→ Tasks to perform:
[a] According to the article on Estonia's Russian speakers, how many countries did the musicians at Tallinn Music Week in Narva come from?
[b] Quote the passage of the article on Estonia's Russian speakers starting with "Can music and" and going on through "Estonian at all.".

Love-bombing Estonia’s Russian speakers

Can music and culture help unite Estonia? Guitar riffs lilt through the air and over the narrow river that marks the border between Estonia and Russia. It’s the first time Estonia’s annual festival Tallinn Music Week has been held in Narva, bringing coach loads of musicians from 30 countries around the world to a normally sleepy city. The organiser moved the festival when the war in Ukraine broke out in order to send a message of unity and to encourage Estonians from the capital to mix with people in Narva, where 97% of Estonians have Russian as their mother tongue. Many can barely speak Estonian at all.

Across Estonia, one quarter of the population are Russian speakers, prompting many to describe this as a threat. When Putin invaded Ukraine on the premise of liberating Russian speakers there, it lead to many in the press to ask ‘is Narva next?’ but a new generation of Russian speaking Estonians are increasingly frustrated by this rhetoric and say it simply is not true. Russian speakers are even signing up to Estonia’s volunteer defence force, ready to fight to defend Estonia should the worst happen. Their allegiance is clear. But is music and culture enough to unite Estonia’s Russian speakers?

→ Supplied data:
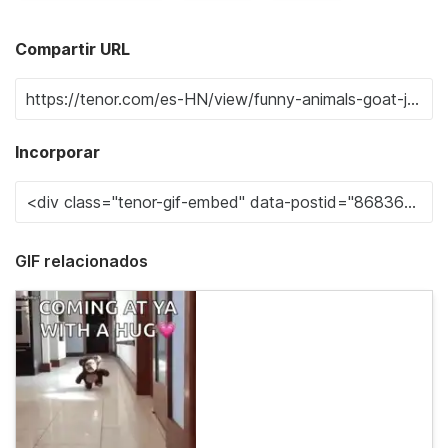
Compartir URL
Incorporar
GIF relacionados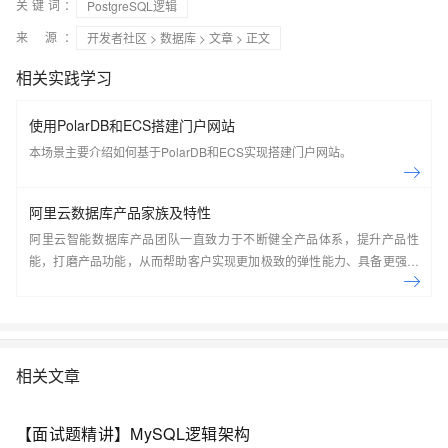
关键词：
PostgreSQL逻辑
来 源：
开发者社区
>
数据库
>
文章
> 正文
相关实践学习
使用PolarDB和ECS搭建门户网站
本场景主要介绍如何基于PolarDB和ECS实现搭建门户网站。
阿里云数据库产品家族及特性
阿里云智能数据库产品团队一直致力于不断健全产品体系，提升产品性
能，打磨产品功能，从而帮助客户实现更加极致的弹性能力、具备更强的
扩展能力、并利用云设施进一步降低企业成本。以云原生+分布式为核心
技术抓手，打造以自研的在线事务型(OLTP)数据库Polar DB和在线分析型
(OLAP)数据库Analytic DB为代表的新一代企业级云原生数据库产品体
系， 结合NoSQL数据库、数据库生态工具、云原生智能化数据库管控平
台，为阿里巴巴经济体以及各个行业的企业客户和开发者提供从公共云到
相关文章
混合云再到私有云的完整解决方案，提供基于云基础设施进行数据从处
理、到存储、再到计算与分析的一体化解决方案。本节课带你了解阿里云
【面试题精讲】MySQL逻辑架构
数据库产品家族及特性。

→ Exercise solutions:
[a] 30 countries

[b]
Can music and culture help unite Estonia? Guitar riffs lilt through the air and over the narrow river that marks the border between Estonia and Russia. It’s the first time Estonia’s annual festival Tallinn Music Week has been held in Narva, bringing coach loads of musicians from 30 countries around the world to a normally sleepy city. The organiser moved the festival when the war in Ukraine broke out in order to send a message of unity and to encourage Estonians from the capital to mix with people in Narva, where 97% of Estonians have Russian as their mother tongue. Many can barely speak Estonian at all.